• [Assigned task]
Set down all of the entries below exactly, and omit the pictures.

..............................

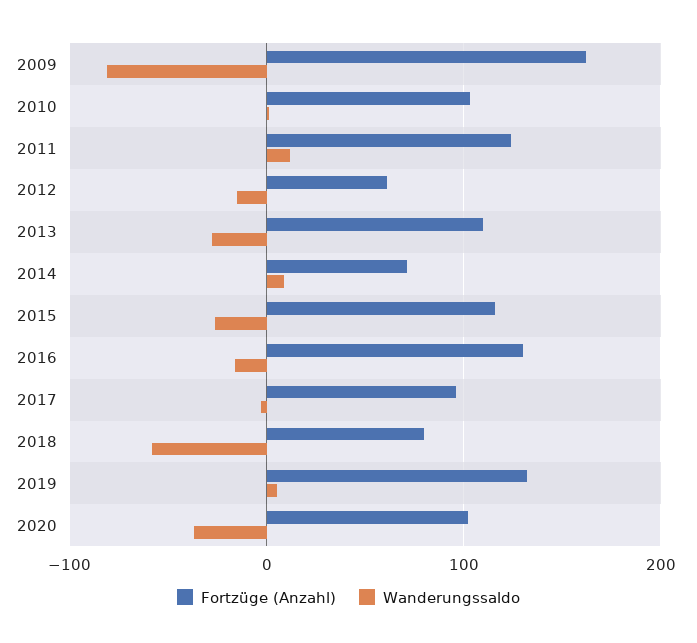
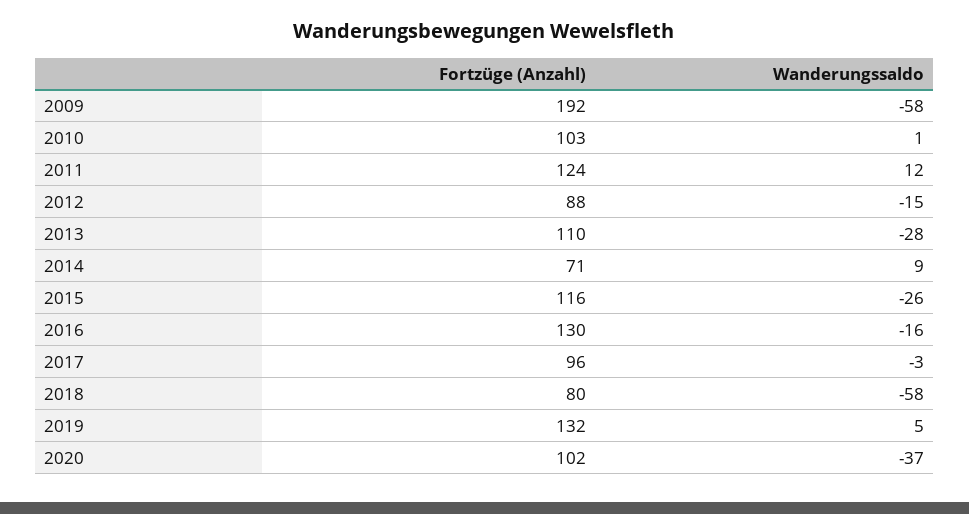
Fortzüge (Anzahl), 2009: 160 -> 192
Wanderungssaldo, 2009: -80 -> -58
Fortzüge (Anzahl), 2012: 60 -> 88

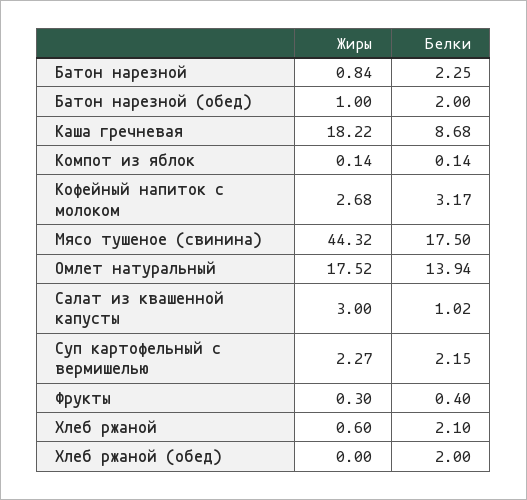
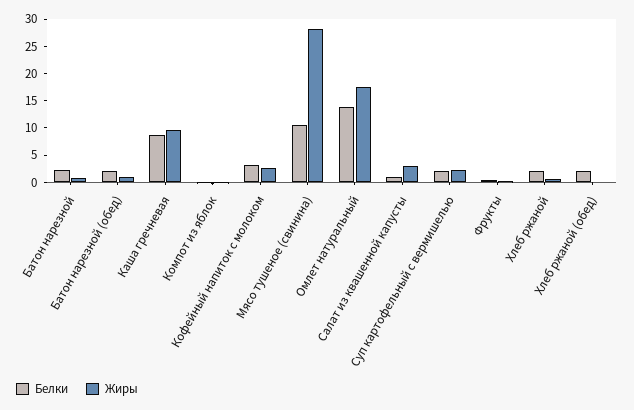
Жиры, Каша гречневая: 18.22 -> 10
Жиры, Мясо тушеное (свинина): 44.32 -> 27.5
Белки, Мясо тушеное (свинина): 17.5 -> 10

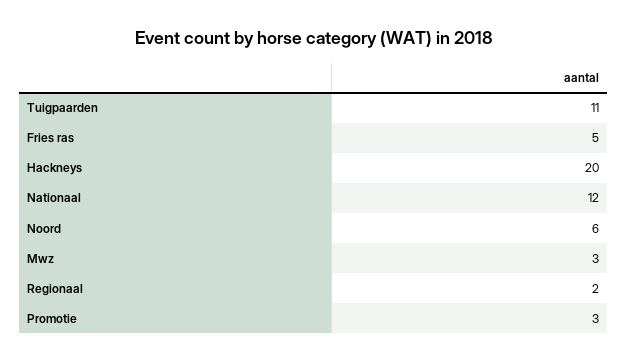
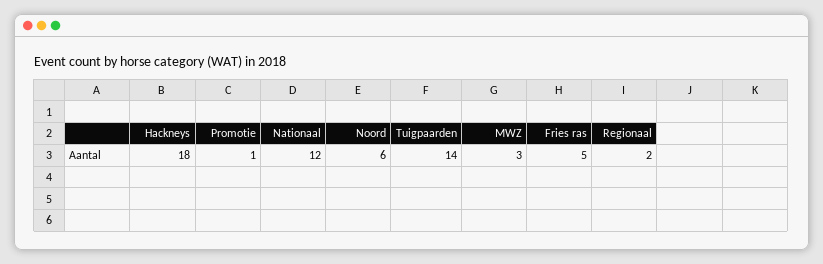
Tuigpaarden: 11 -> 14
Hackneys: 20 -> 18
Promotie: 3 -> 1

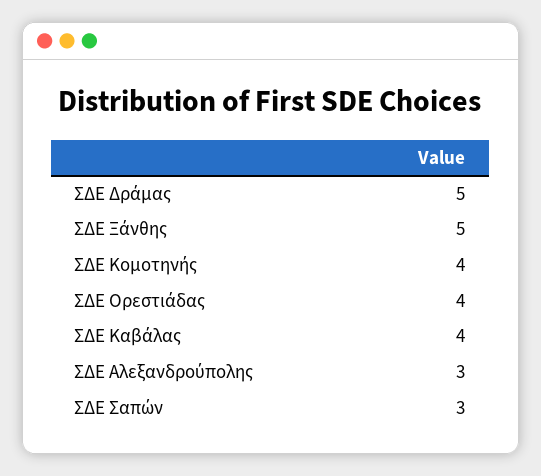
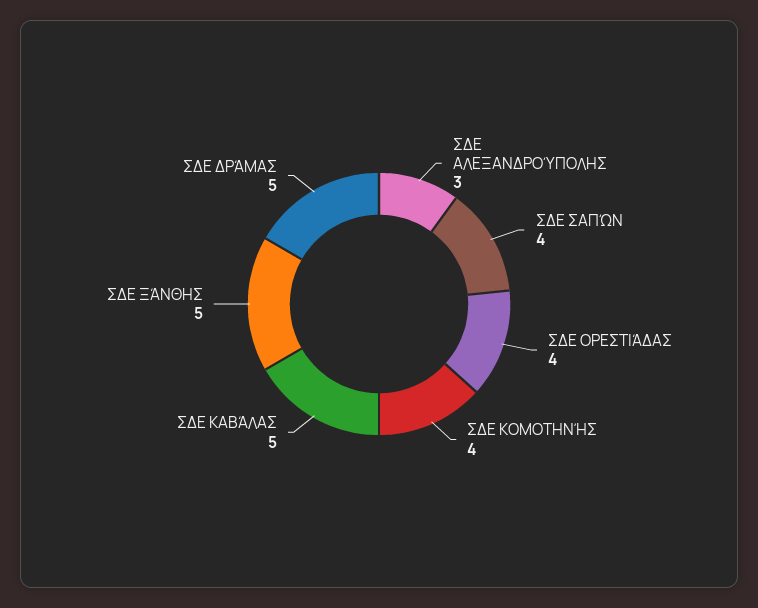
ΣΔΕ Καβάλας: 4 -> 5
ΣΔΕ Σαπών: 3 -> 4

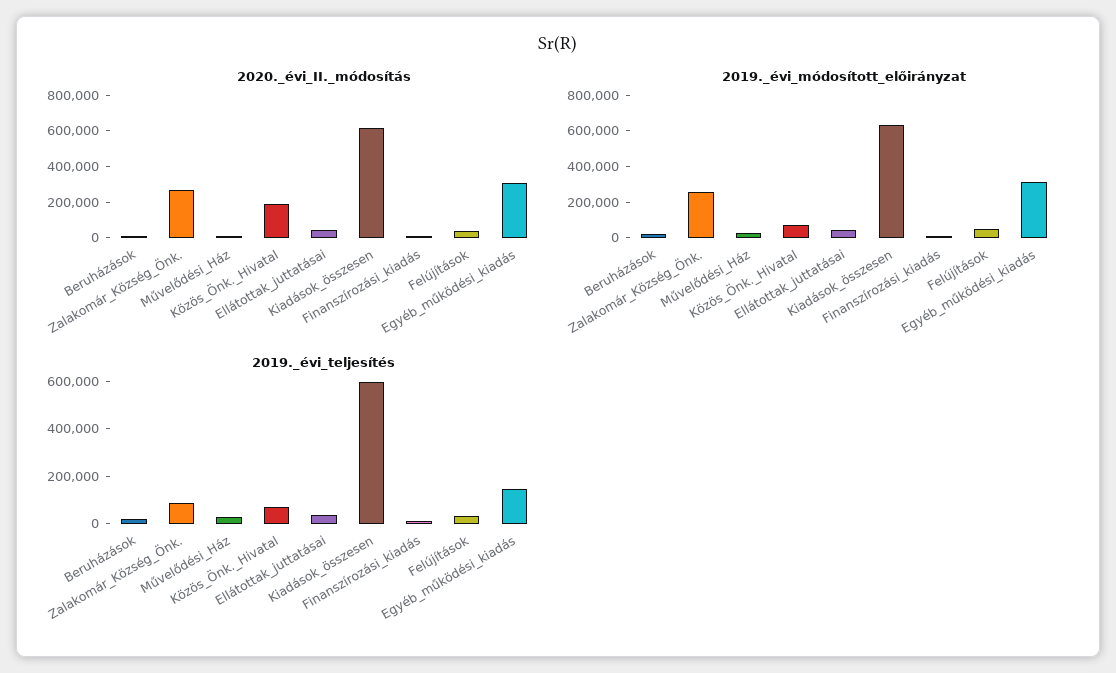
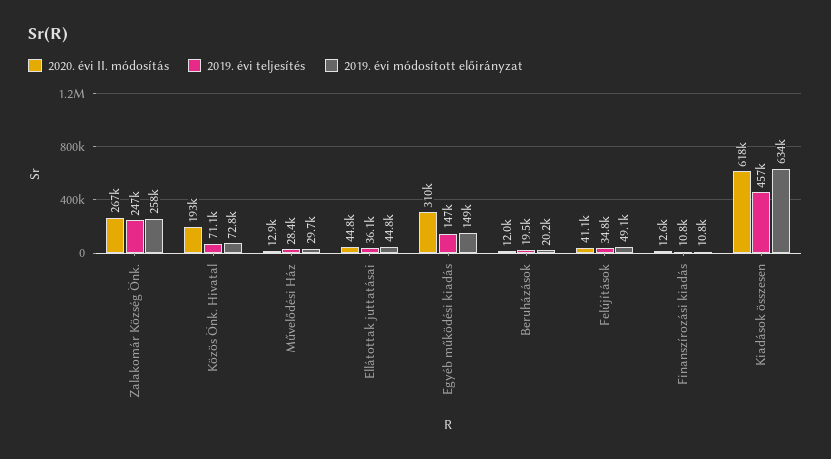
2019._évi_módosított_előirányzat, Egyéb_működési_kiadás: 300000 -> 149000
2019._évi_teljesítés, Zalakomár_Község_Önk.: 100000 -> 247000
2019._évi_teljesítés, Kiadások_összesen: 600000 -> 457000

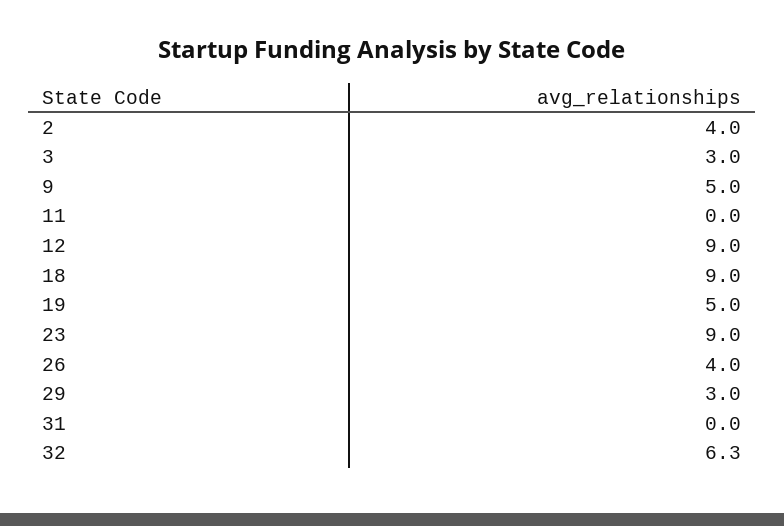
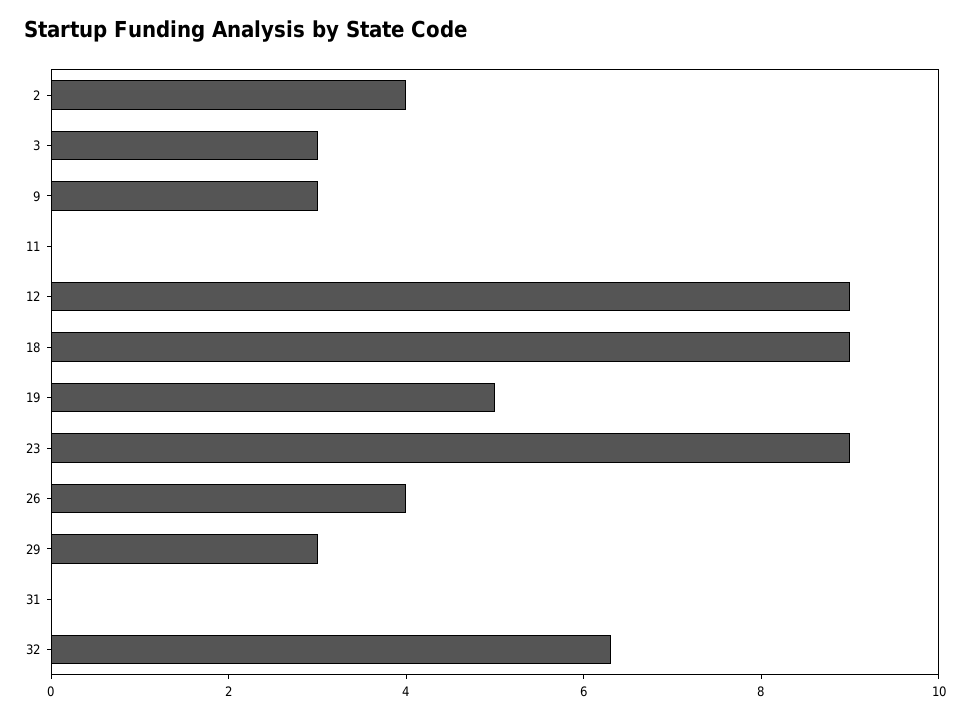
9: 5 -> 3

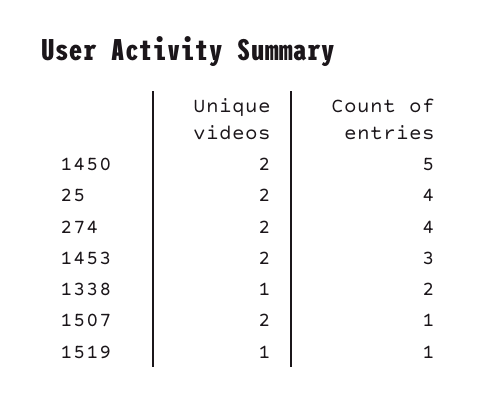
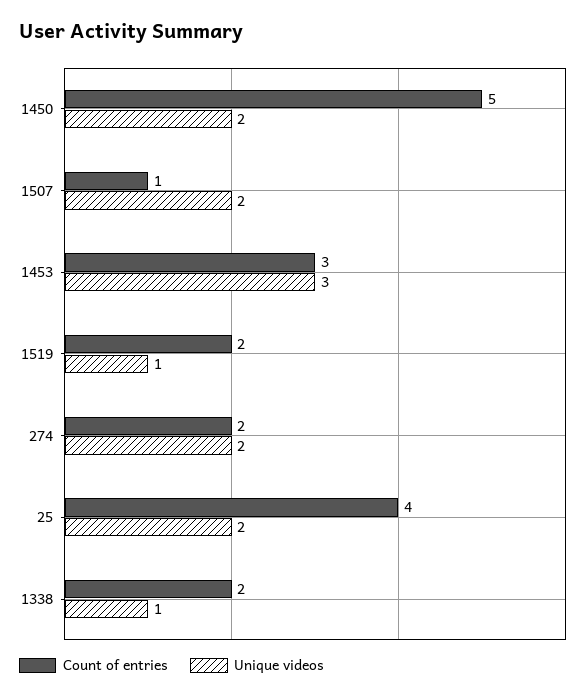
Count of entries, 274: 4 -> 2
Unique videos, 1453: 2 -> 3
Count of entries, 1519: 1 -> 2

..............................

• [Exercise solution]
Fortzüge (Anzahl), 2009: 160 -> 192
Wanderungssaldo, 2009: -80 -> -58
Fortzüge (Anzahl), 2012: 60 -> 88

Жиры, Каша гречневая: 18.22 -> 10
Жиры, Мясо тушеное (свинина): 44.32 -> 27.5
Белки, Мясо тушеное (свинина): 17.5 -> 10

Tuigpaarden: 11 -> 14
Hackneys: 20 -> 18
Promotie: 3 -> 1

ΣΔΕ Καβάλας: 4 -> 5
ΣΔΕ Σαπών: 3 -> 4

2019._évi_módosított_előirányzat, Egyéb_működési_kiadás: 300000 -> 149000
2019._évi_teljesítés, Zalakomár_Község_Önk.: 100000 -> 247000
2019._évi_teljesítés, Kiadások_összesen: 600000 -> 457000

9: 5 -> 3

Count of entries, 274: 4 -> 2
Unique videos, 1453: 2 -> 3
Count of entries, 1519: 1 -> 2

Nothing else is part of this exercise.